INSTRUCTIONS TO FOLLOW
Retype every line of text in the material below word for word, and leave the pictures out of your answer.

START ENTRIES PROVIDED

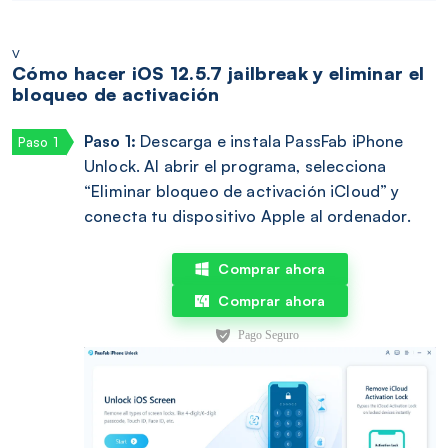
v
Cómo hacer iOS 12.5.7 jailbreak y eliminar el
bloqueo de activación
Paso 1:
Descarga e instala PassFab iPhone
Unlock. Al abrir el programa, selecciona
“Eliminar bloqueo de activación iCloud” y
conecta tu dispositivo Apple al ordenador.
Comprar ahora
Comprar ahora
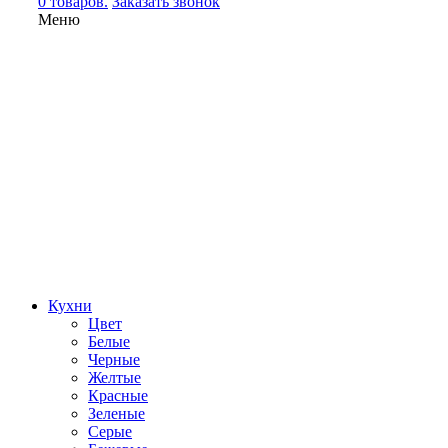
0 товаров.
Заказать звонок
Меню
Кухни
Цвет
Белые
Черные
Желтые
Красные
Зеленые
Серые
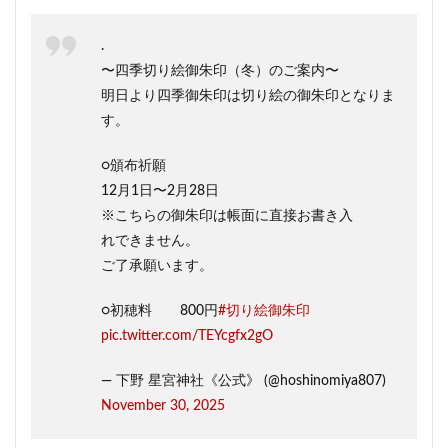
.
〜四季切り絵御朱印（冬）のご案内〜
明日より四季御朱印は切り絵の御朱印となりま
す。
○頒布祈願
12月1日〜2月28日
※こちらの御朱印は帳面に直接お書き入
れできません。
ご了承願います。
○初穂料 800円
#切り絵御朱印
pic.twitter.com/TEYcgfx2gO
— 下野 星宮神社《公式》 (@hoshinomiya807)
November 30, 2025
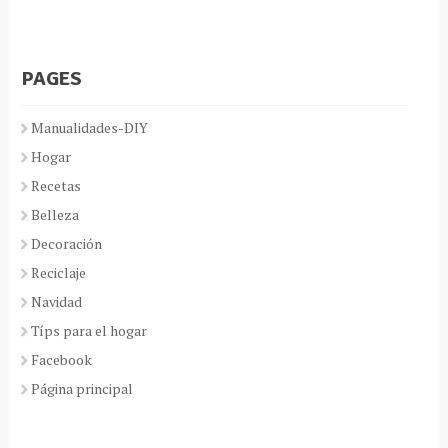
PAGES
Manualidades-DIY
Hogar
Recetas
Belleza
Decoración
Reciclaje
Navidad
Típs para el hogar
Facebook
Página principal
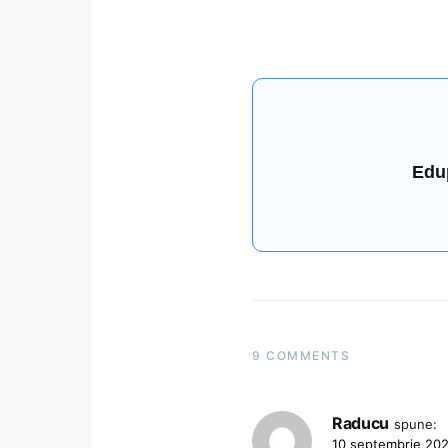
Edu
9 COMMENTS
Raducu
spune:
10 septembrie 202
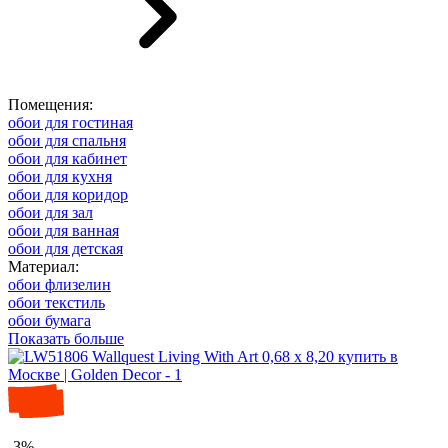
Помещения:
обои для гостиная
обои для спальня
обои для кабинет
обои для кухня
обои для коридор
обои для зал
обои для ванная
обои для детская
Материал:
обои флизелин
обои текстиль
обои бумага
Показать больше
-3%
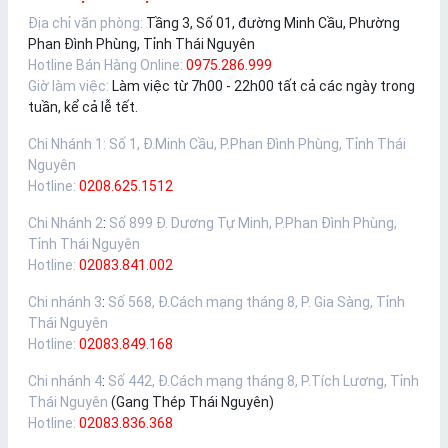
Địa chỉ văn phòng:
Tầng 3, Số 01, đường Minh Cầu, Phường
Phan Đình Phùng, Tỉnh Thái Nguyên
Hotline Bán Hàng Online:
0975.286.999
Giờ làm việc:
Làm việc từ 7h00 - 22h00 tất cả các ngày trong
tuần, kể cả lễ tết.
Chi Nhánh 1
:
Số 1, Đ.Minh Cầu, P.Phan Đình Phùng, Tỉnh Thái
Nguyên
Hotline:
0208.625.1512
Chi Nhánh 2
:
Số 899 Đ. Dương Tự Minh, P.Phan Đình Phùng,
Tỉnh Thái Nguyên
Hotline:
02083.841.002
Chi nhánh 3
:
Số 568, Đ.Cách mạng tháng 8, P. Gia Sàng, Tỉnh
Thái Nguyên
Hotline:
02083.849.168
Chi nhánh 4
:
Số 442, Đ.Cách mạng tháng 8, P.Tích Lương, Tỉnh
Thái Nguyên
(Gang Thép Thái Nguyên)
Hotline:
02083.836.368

END ENTRIES PROVIDED

RESPONSE TO THE TASK
v
Cómo hacer iOS 12.5.7 jailbreak y eliminar el
bloqueo de activación
Paso 1:
Descarga e instala PassFab iPhone
Unlock. Al abrir el programa, selecciona
“Eliminar bloqueo de activación iCloud” y
conecta tu dispositivo Apple al ordenador.
Comprar ahora
Comprar ahora
0 товаров.
Заказать звонок
Меню
Кухни
Цвет
Белые
Черные
Желтые
Красные
Зеленые
Серые
.
〜四季切り絵御朱印（冬）のご案内〜
明日より四季御朱印は切り絵の御朱印となりま
す。
○頒布祈願
12月1日〜2月28日
※こちらの御朱印は帳面に直接お書き入
れできません。
ご了承願います。
○初穂料 800円
#切り絵御朱印
pic.twitter.com/TEYcgfx2gO
— 下野 星宮神社《公式》 (@hoshinomiya807)
November 30, 2025
PAGES
Manualidades-DIY
Hogar
Recetas
Belleza
Decoración
Reciclaje
Navidad
Típs para el hogar
Facebook
Página principal
Edu
9 COMMENTS
Raducu
spune:
10 septembrie 202
Помещения:
обои для гостиная
обои для спальня
обои для кабинет
обои для кухня
обои для коридор
обои для зал
обои для ванная
обои для детская
Материал:
обои флизелин
обои текстиль
обои бумага
Показать больше
-3%
Địa chỉ văn phòng:
Tầng 3, Số 01, đường Minh Cầu, Phường
Phan Đình Phùng, Tỉnh Thái Nguyên
Hotline Bán Hàng Online:
0975.286.999
Giờ làm việc:
Làm việc từ 7h00 - 22h00 tất cả các ngày trong
tuần, kể cả lễ tết.
Chi Nhánh 1
:
Số 1, Đ.Minh Cầu, P.Phan Đình Phùng, Tỉnh Thái
Nguyên
Hotline:
0208.625.1512
Chi Nhánh 2
:
Số 899 Đ. Dương Tự Minh, P.Phan Đình Phùng,
Tỉnh Thái Nguyên
Hotline:
02083.841.002
Chi nhánh 3
:
Số 568, Đ.Cách mạng tháng 8, P. Gia Sàng, Tỉnh
Thái Nguyên
Hotline:
02083.849.168
Chi nhánh 4
:
Số 442, Đ.Cách mạng tháng 8, P.Tích Lương, Tỉnh
Thái Nguyên
(Gang Thép Thái Nguyên)
Hotline:
02083.836.368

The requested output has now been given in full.